◆ Objective: Copy the kmssink passage, starting at "The video sink" and ending at "dmabuf sharing working.", renaming "dmabuf" to "DMA-buf".

** START Excerpted passage **

In 2012 I started to work on a video renderer for GStreamer which uses directly the DRM/KMS kernel subsystem to display images. I even blogged about it, but I didn’t finished it.
Nonetheless, in December last year, a customer asked us to finish the element, but this time focusing on i.MX6, rather than OMAP4. Consequently, early this year, kmssink got merged into upstream.
The video sink has some nice features, such as DMA-buf importing through the PRIME kernel interface. This feature makes possible a zero-copy path when the video decoder delivers dmabuf based frames. For this particular project, the kernel we used supports the CODA media subsystem, and through the GStreamer element v4l2videodec we could link pipelines negotiating dmabuf sharing, and thus we played videos very efficiently.
During the last GStreamer Hackfest, Nicolas Dufresne got working the MFC media subsystem, for Exynos, with v4l2videodec and kmssink, but I don’t remember if he also got the dmabuf sharing working.
All in all, kmssink had only been tested in a couple of ARM devices, so I wonder, as a gstremer-vaapi co-maintainer, if it also works in x86 devices.

** END Excerpted passage **
** START Provided information **

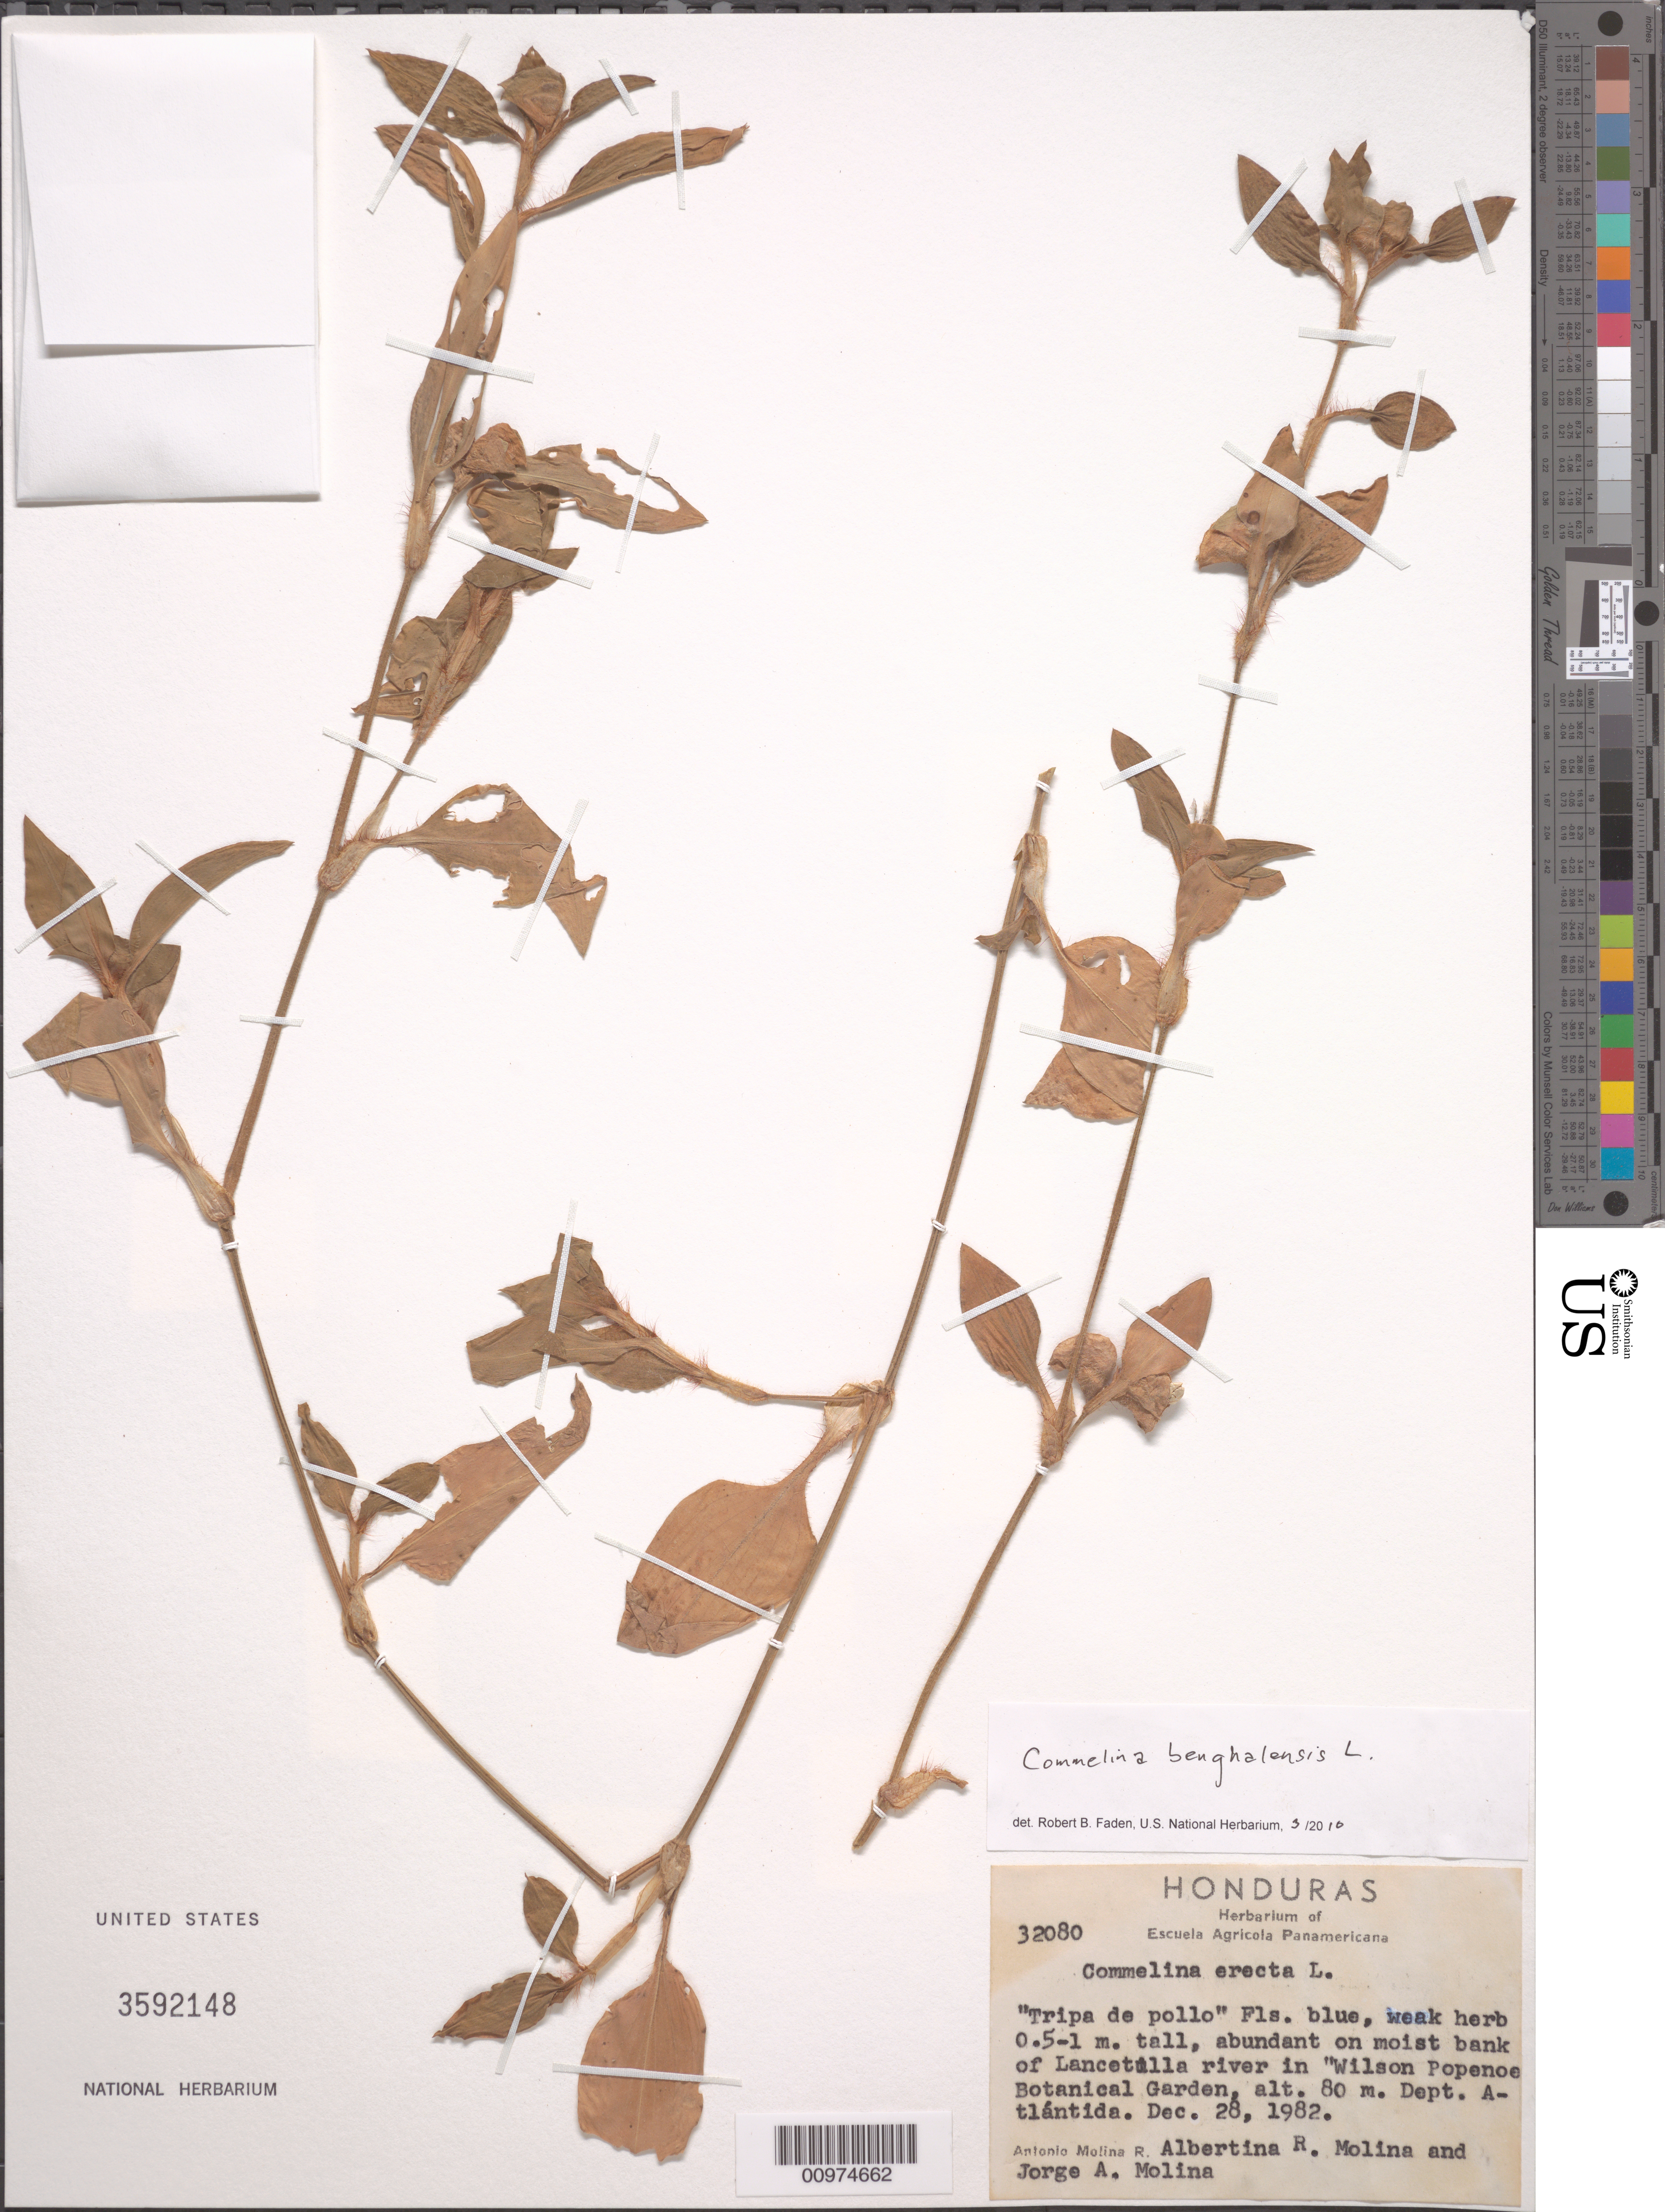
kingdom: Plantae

** END Provided information **
** START Provided information **

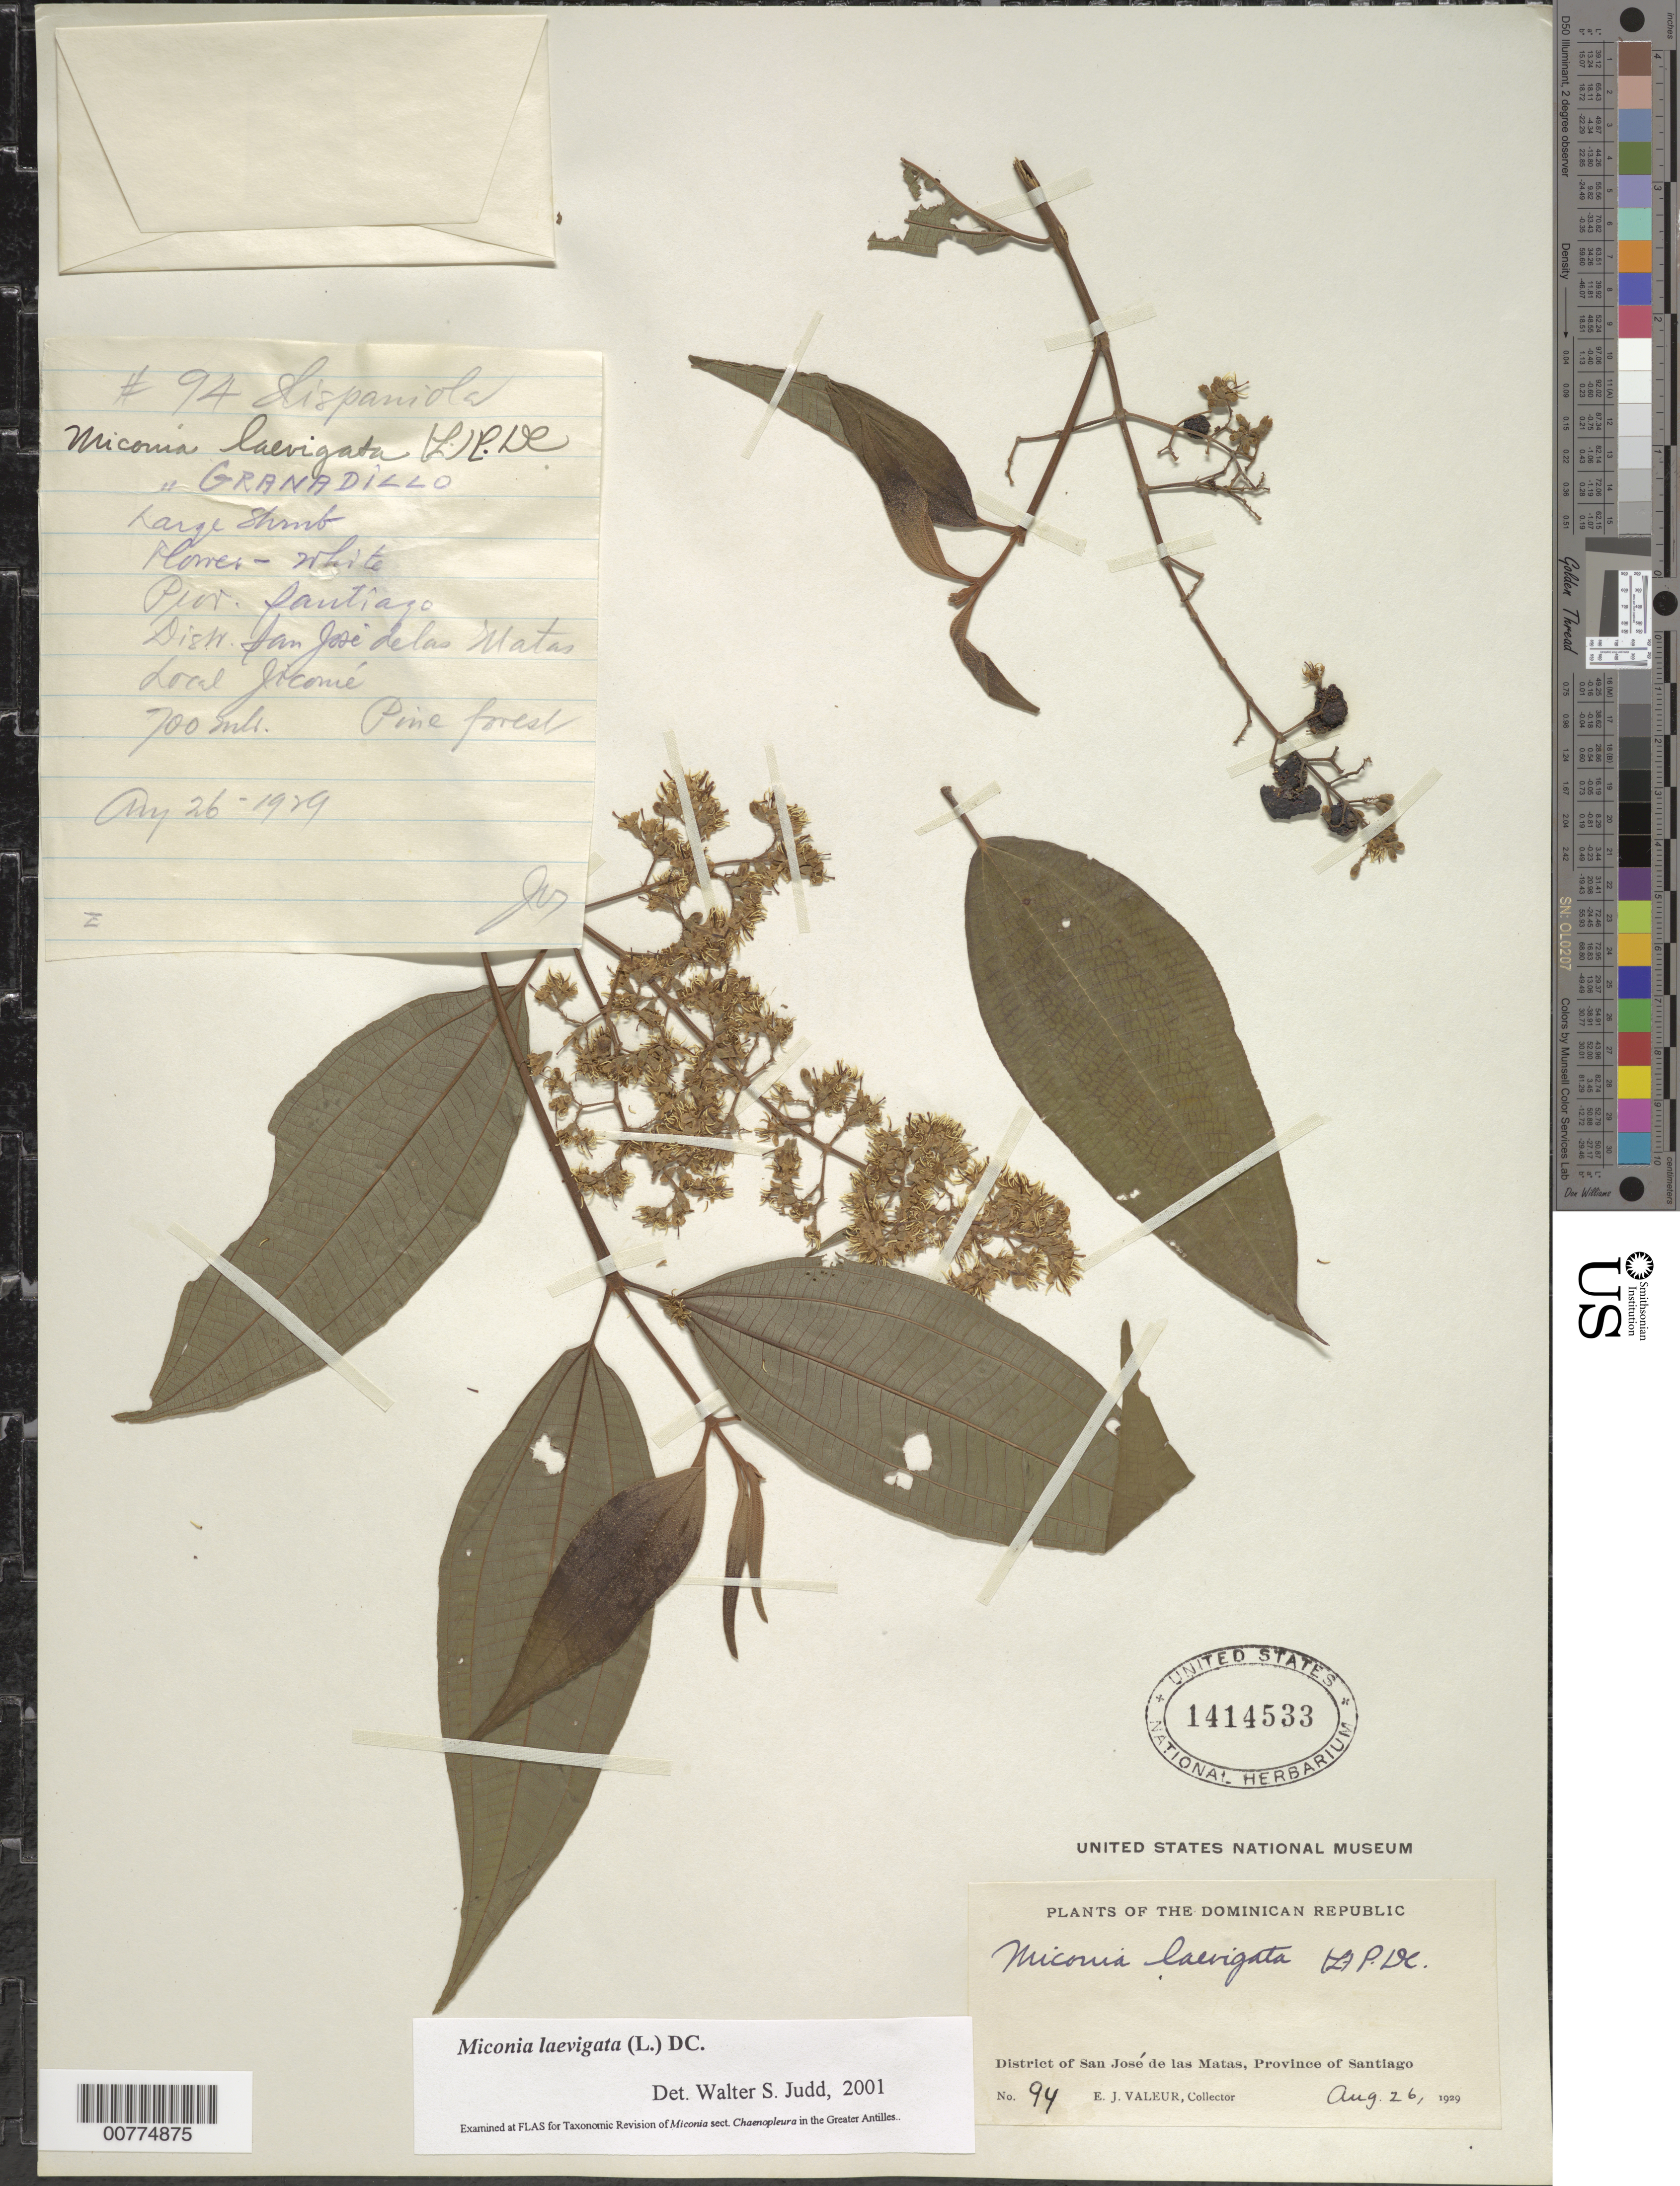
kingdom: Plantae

** END Provided information **

◆ Exercise output:
The video sink has some nice features, such as DMA-buf importing through the PRIME kernel interface. This feature makes possible a zero-copy path when the video decoder delivers DMA-buf based frames. For this particular project, the kernel we used supports the CODA media subsystem, and through the GStreamer element v4l2videodec we could link pipelines negotiating DMA-buf sharing, and thus we played videos very efficiently.
During the last GStreamer Hackfest, Nicolas Dufresne got working the MFC media subsystem, for Exynos, with v4l2videodec and kmssink, but I don’t remember if he also got the DMA-buf sharing working.